# Unvented Toilet Fix



## MarcusV (Feb 22, 2014)

I have a toilet that does not have vent pipe behind it. The sink next to it has a vent, but no vent on the toilet. Has anyone seen this situation before? Seems weird to do one and not the other. 

The toilet never flushes right. Vapor locks, etc. 


Would it be possible to raise the toilet on a platform so that I could put a vent stack that would tie into the sink vent? The alternative would be to jackhammer a substantial amount of slab.


----------



## IslandGuy (Jan 30, 2014)

Where does the toilet tie into the main stack? How was this installed w/o a vent in the first place?


----------



## TarheelTerp (Jan 6, 2009)

MarcusV said:


> I have a toilet that does not have vent pipe behind it.


And? I've never seen one with a vent.



> The toilet never flushes right. Vapor locks, etc.


Distance to the stack? Pipe sizes?
How deep is the snow on your roof?

On that TEE... what is ahead of or behind the toilet?
Link to more helpful images HERE


----------



## TheEplumber (Jul 20, 2010)

There are several ways to vent a toilet. I'm guessing the toilet is the problem and not the venting system


----------



## plumberinlaw (Feb 22, 2010)

I don't think it is a vent problem, there is probably an obstruction in the toilet or line.


----------



## Ghostmaker (Mar 2, 2013)

Check inside the tank and make sure the water level is set correctly. Once that is done flush the tank and watch how long your flush valve remains open. If above is Ok use a toilet auger on the bowel.


----------



## MarcusV (Feb 22, 2014)

*Stack is three feet away.*

I'm really not sure if its connected to the stack. 

The pipes are in a slab. The toilet is to the right of the sink, and the sewer pipe goes right. There aren't any lines connected that I can see. 
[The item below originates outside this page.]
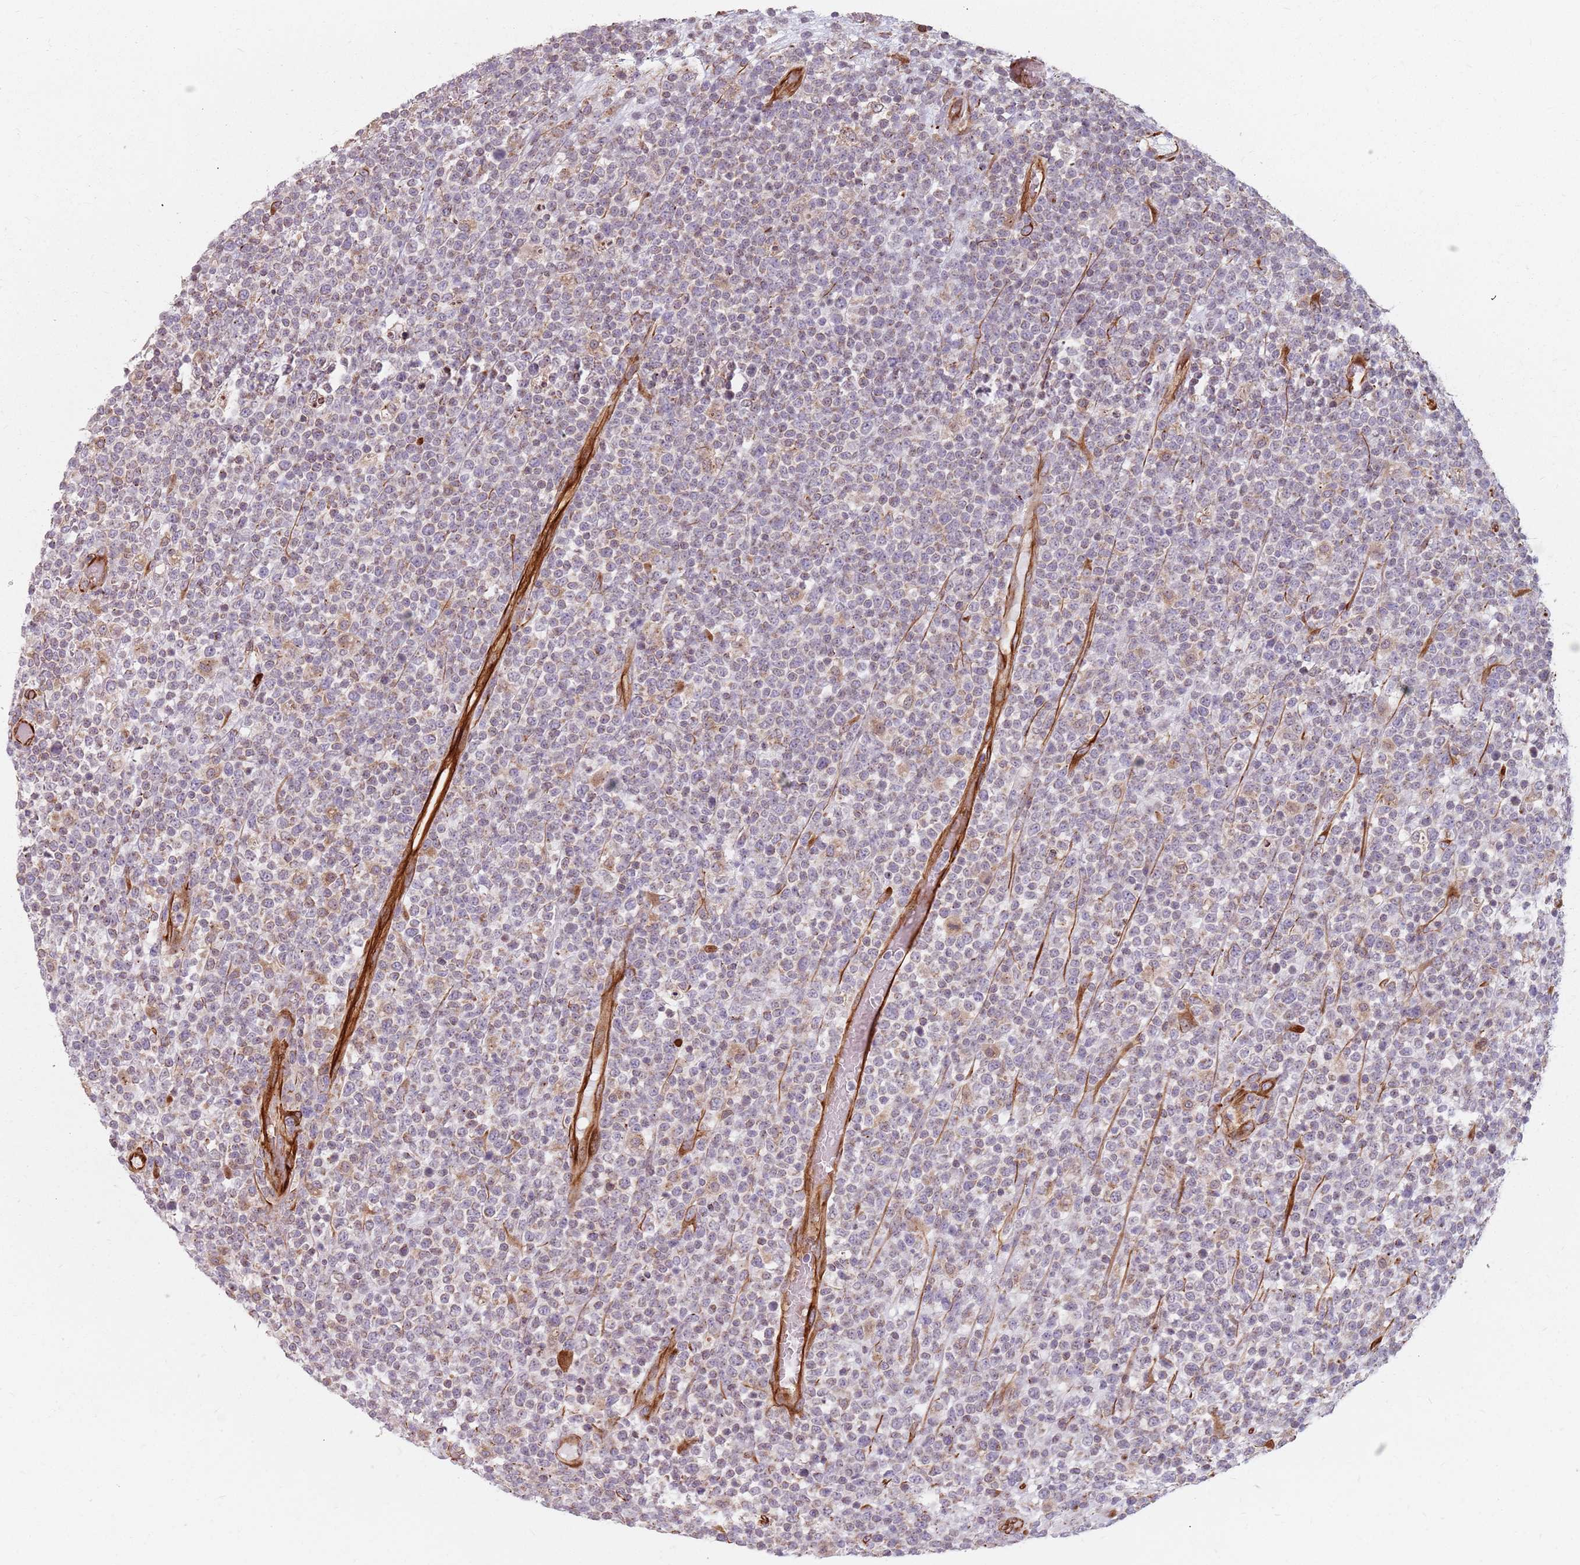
{"staining": {"intensity": "weak", "quantity": "25%-75%", "location": "cytoplasmic/membranous"}, "tissue": "lymphoma", "cell_type": "Tumor cells", "image_type": "cancer", "snomed": [{"axis": "morphology", "description": "Malignant lymphoma, non-Hodgkin's type, High grade"}, {"axis": "topography", "description": "Colon"}], "caption": "Brown immunohistochemical staining in human high-grade malignant lymphoma, non-Hodgkin's type displays weak cytoplasmic/membranous positivity in approximately 25%-75% of tumor cells.", "gene": "GAS2L3", "patient": {"sex": "female", "age": 53}}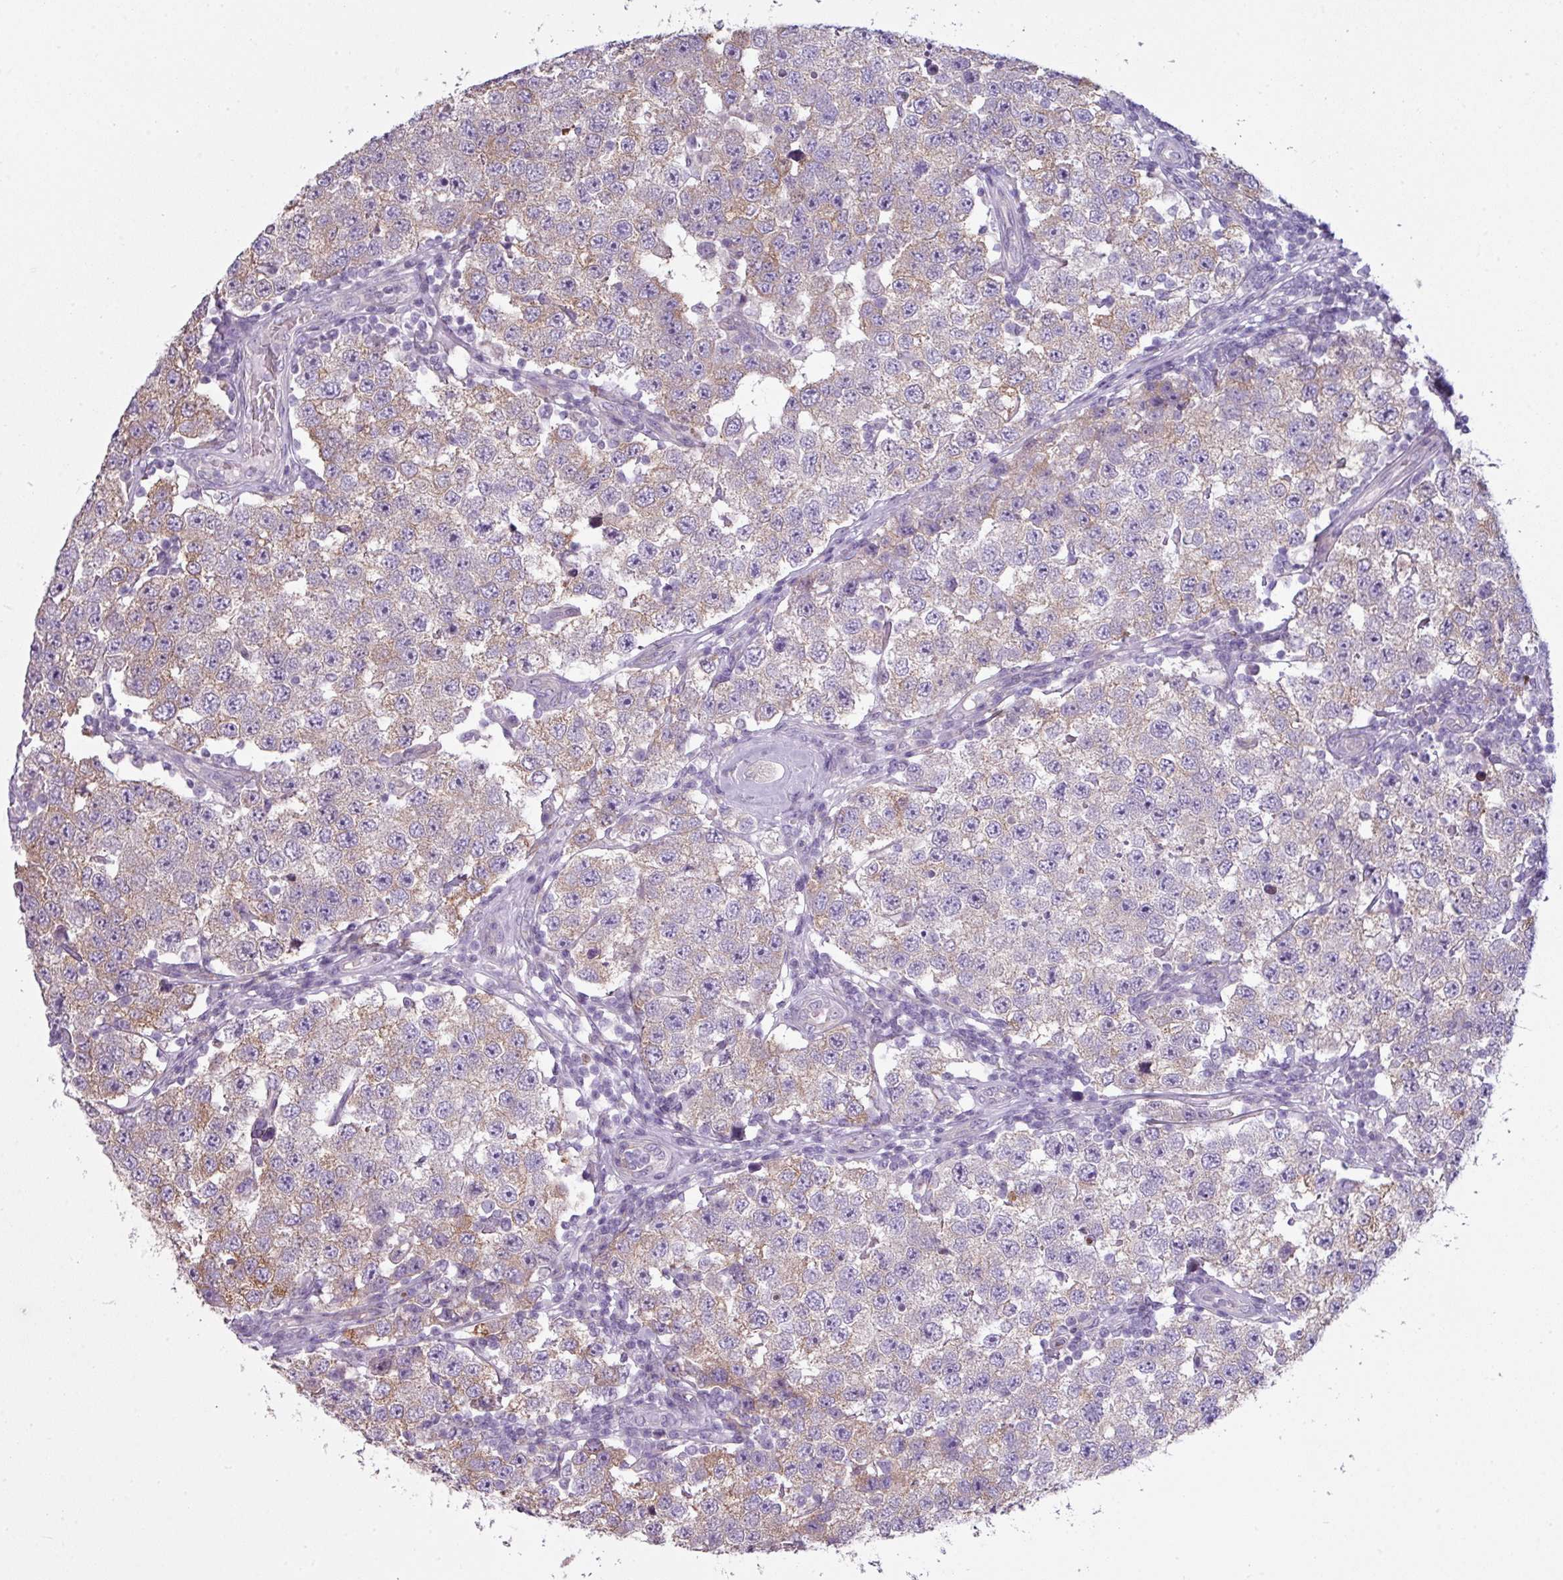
{"staining": {"intensity": "weak", "quantity": "25%-75%", "location": "cytoplasmic/membranous"}, "tissue": "testis cancer", "cell_type": "Tumor cells", "image_type": "cancer", "snomed": [{"axis": "morphology", "description": "Seminoma, NOS"}, {"axis": "topography", "description": "Testis"}], "caption": "About 25%-75% of tumor cells in human seminoma (testis) show weak cytoplasmic/membranous protein expression as visualized by brown immunohistochemical staining.", "gene": "CAMK2B", "patient": {"sex": "male", "age": 34}}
The toilet flushed fine after the wax seal broke. When I replaced it, it wouldn't flush at all.


----------



## MarcusV (Feb 22, 2014)

If its connected to the stack, it's connected downstream.


----------



## Ghostmaker (Mar 2, 2013)

Get your drain cleaned something bad happening there.


----------



## SHR Plumber (Aug 20, 2013)

MarcusV said:


> *The toilet flushed fine after the wax seal broke. When I replaced it, it wouldn't flush at all.*


You did not shove something in to the toilet flange to keep out the sewer smell when you removed the toilet to replace the wax ring, did you? I know you would not forget something like that but I have to mention it because it happens more often than even plumbers will admit. :whistling2: I would remove and reset the toilet with a new wax ring. The wax ring you used may have compressed and oozed in to the waste path partially blocking the drain. Remember to press straight down on the toilet bowl when re-installing.


----------



## Ghostmaker (Mar 2, 2013)

Did you buy a house from a flipper?


----------